Mongolia

Type of profile
Country
Overview

Recent reform steps

Recent steps taken by Mongolia to reform its domestic revenue mobilisation system include:  

  • Easy and fast collection of tax revenue by enabling tax payment through electronic payment instruments accepted by the Bank of Mongolia. 
  • Amendments to the Minerals Law to provide for a tax on the purchase, sale, and export of mineral products from unlicensed entities. 
  • Amendments to the Budget Law, the Law on Lands, and the Law on Land Fees, so that citizens and business entities who own and use land have been able to pay land fees in an easy way. 
  • The adoption of the Law on Livestock Tax, which has provided an opportunity to increase tax revenues. 

In addition, the Tax Revenue Control and Refund Department was established in the Tax Collection Management and Methodology Department at General Department of Taxation.

Progress achieved in 2019

Mongolia’s domestic revenue mobilisation has made considerable progress, enabled by a variety of strategies and reforms. These include: 

  • Introducing the principle of tax preference, making it possible to recover tax arrears, claim for damages to human life and health, and subsequent foreclosure of any collateral. 
  • Introducing anti-tax rules and tax transparency standards for large multinational corporations, making it possible to exchange information from more than 130 countries and offshore zones for tax purposes. 
  • Joining the Convention on Mutual Administrative Assistance in Tax Matters. 
  • Legalising the principle of price transition in accordance with international standards. 
  • Measures to detect tax reporting errors in advance, to support taxpayers, and to improve the accuracy of tax returns. 
  • Providing for early collection of risky taxes. 

Outlook: DRM priorities

No particular strategy has been approved. 

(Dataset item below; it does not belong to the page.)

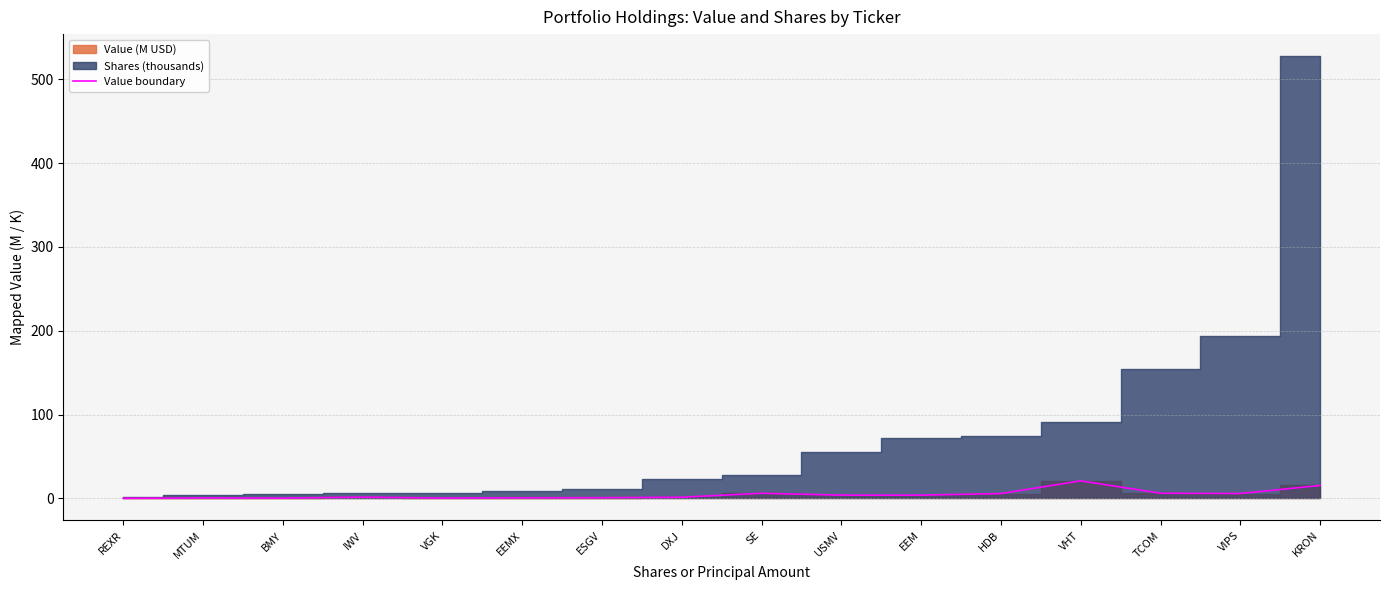

At which category does the data reach its first local valley?

BMY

Ensuring policy coherence for development

Mongolia has also demonstrated a commitment to policy coherence for development by:  

  • Addressing illicit financial flows, such as money laundering and terrorist financing since 2006; 
  • Promoting international tax cooperation through exchange of information relationships with 25 countries; 
  • Providing tax incentives for investment through double taxation agreements with 25 countries, as well as establishing investment laws in 2013 and the Corporate Income Tax law in 2020; 
  • The Ministry of Finance approving a regulation on VAT and customs duty exemption and tax credit on official development assistance from foreign governments, NGO, international organisations; 
  • Passing the Green Development Policy in 2014 and a “green tax” intended to reduce imports and consumption of industries, services and goods that are harmful to the environment; 
  • Working to implement hidden economy strategies to improve law enforcement by taxpayer segment and reform property tax laws to equitably increase domestic revenue mobilisation.